The Company has taken note of the FSMA's communication. The Company is of the view that it has made available (and intended to make available through a press release concerning the forensic independent review drafted in consultation with the FSMA) to the public all information that is relevant for investors. As in the past, the Company is committed to inform the market correctly and it will continue discussions with the FSMA in a view to agree on a communication policy which meets the concerns of the FSMA.
The Company is working closely with the Company's auditor to finalize the annual accounts for the fiscal year 2023 as soon as possible. The Company will communicate in due course when its 2023 Annual Report will be published, and when its Annual General Meeting will be held.
The Company is also working to achieve resumption of trading of Hyloris' shares as soon as possible. In this respect, reference is made to the FSMA's communication of 5 July 2024 in which the requirement is set out for the Company's 2023 Annual Report and the opinion from the statutory auditor to be published in order for trading of Hyloris' shares to be resumed.
Hyloris is a specialty biopharma company focused on innovating, reinventing, and optimizing existing medications to address important healthcare needs and deliver relevant improvements for patients, healthcare professionals and payors.
The Company's development strategy primarily focuses on leveraging established regulatory pathways, such as the FDA's 505(b)2 pathway in the U.S or equivalent regulatory frameworks in other regions which are specifically designed for pharmaceuticals for which safety and efficacy of the molecule have already been established. This approach can reduce the clinical burden required for market entry, and significantly shorten the development timelines, leading to reduced costs and risks.


Hyloris has built a broad, patented portfolio of 18 reformulated and repurposed value-added medicines that have the potential to offer significant advantages over existing alternatives. Two products are currently in early phases of commercialization in collaboration with commercial partners: Sotalol IV for the treatment of atrial fibrillation, and Maxigesic® IV, a non-opioid post-operative pain treatment. In addition to its core strategic focus, the Company has 1 approved high barrier generic product launched in the U.S. and 2 high barrier generic products in development.

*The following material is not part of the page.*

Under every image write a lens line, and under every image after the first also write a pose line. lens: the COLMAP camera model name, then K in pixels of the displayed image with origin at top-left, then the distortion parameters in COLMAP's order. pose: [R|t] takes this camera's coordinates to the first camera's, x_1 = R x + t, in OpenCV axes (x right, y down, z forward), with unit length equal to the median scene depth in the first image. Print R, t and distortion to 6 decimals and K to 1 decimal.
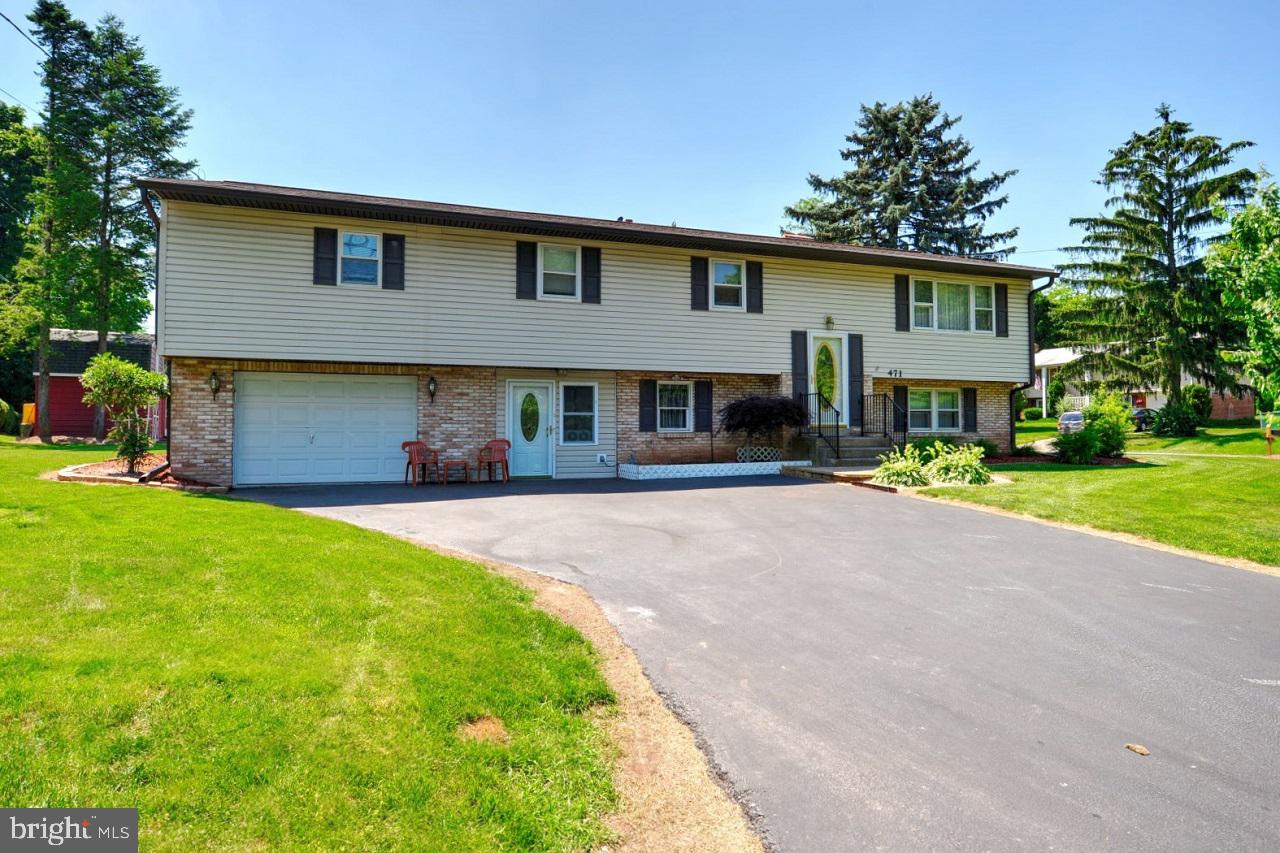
lens RADIAL K [[712.3, 0, 642.1], [0, 712.3, 418.5], [0, 0, 1]] dist [-0.018297, 0.000498]
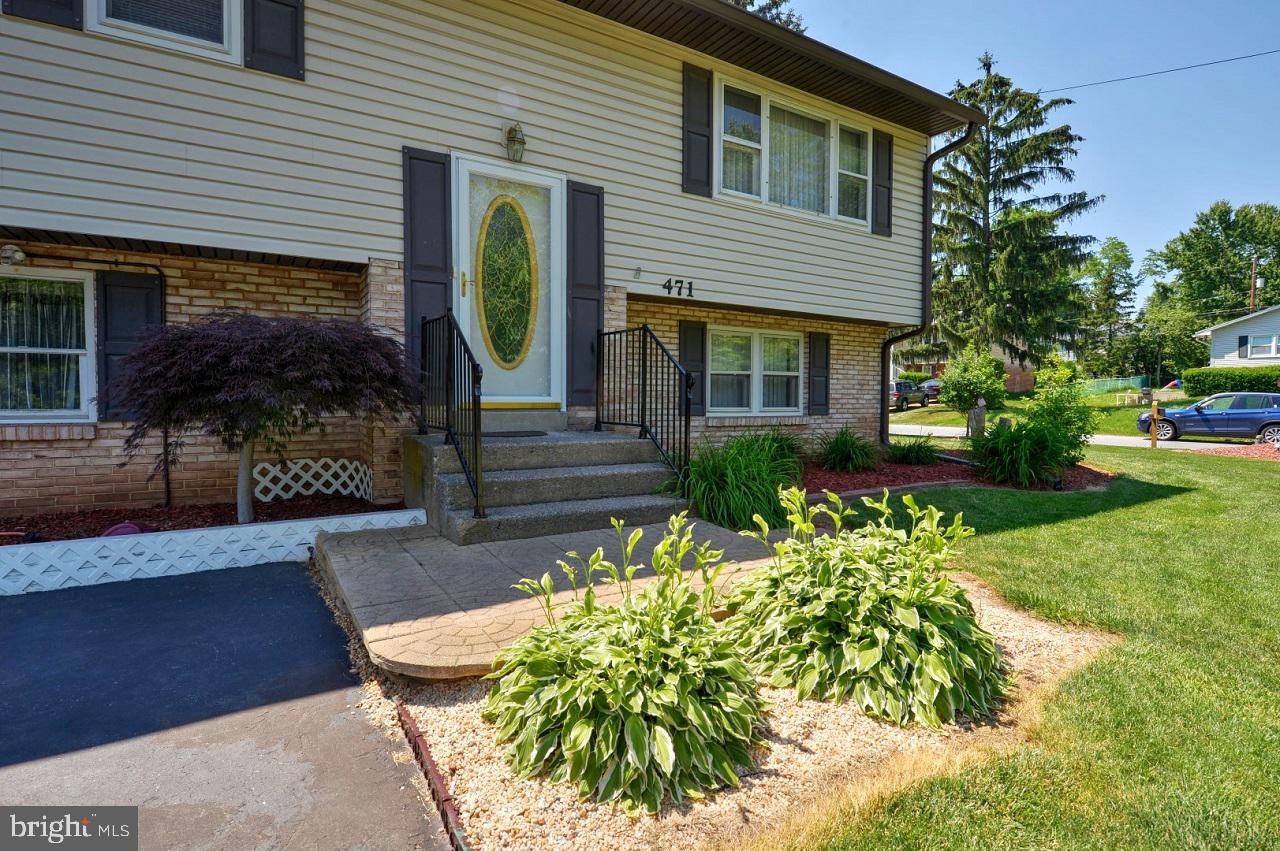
lens RADIAL K [[657.1, 0, 637.3], [0, 657.1, 422.6], [0, 0, 1]] dist [-0.000021, -0.000421]
pose [[0.973773, 0.000146, 0.227522, 0.235541], [-0.013440, 0.998290, 0.056882, -0.001964], [-0.227125, -0.058448, 0.972110, 0.595505]]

Hyloris is based in Liège, Belgium. For more information, visit www.hyloris.com and follow-us on LinkedIn.
Hyloris Pharmaceuticals, Investor Relations and Media [email protected]
Hyloris means "high yield, lower risk", which relates to the 505(b)(2) regulatory pathway for product approval on which the Company focuses, but in no way relates or applies to an investment in the Shares.
Certain statements in this press release are "forward-looking statements." These forward-looking statements can be identified using forward-looking terminology, including the words "believes", "estimates," "anticipates", "expects", "intends", "may", "will", "plans", "continue", "ongoing", "potential", "predict", "project", "target", "seek" or "should", and include statements the Company makes concerning the intended results of its strategy. These statements relate to future events or the Company's future financial performance and involve known and unknown risks, uncertainties, and other factors, many of which are beyond the Company's control, which may cause the actual results, levels of activity, performance or achievements of the Company or its industry to be materially different from those expressed or implied by any forward-looking statements. The Company undertakes no obligation to publicly update or revise forward-looking statements, except as may be required by law.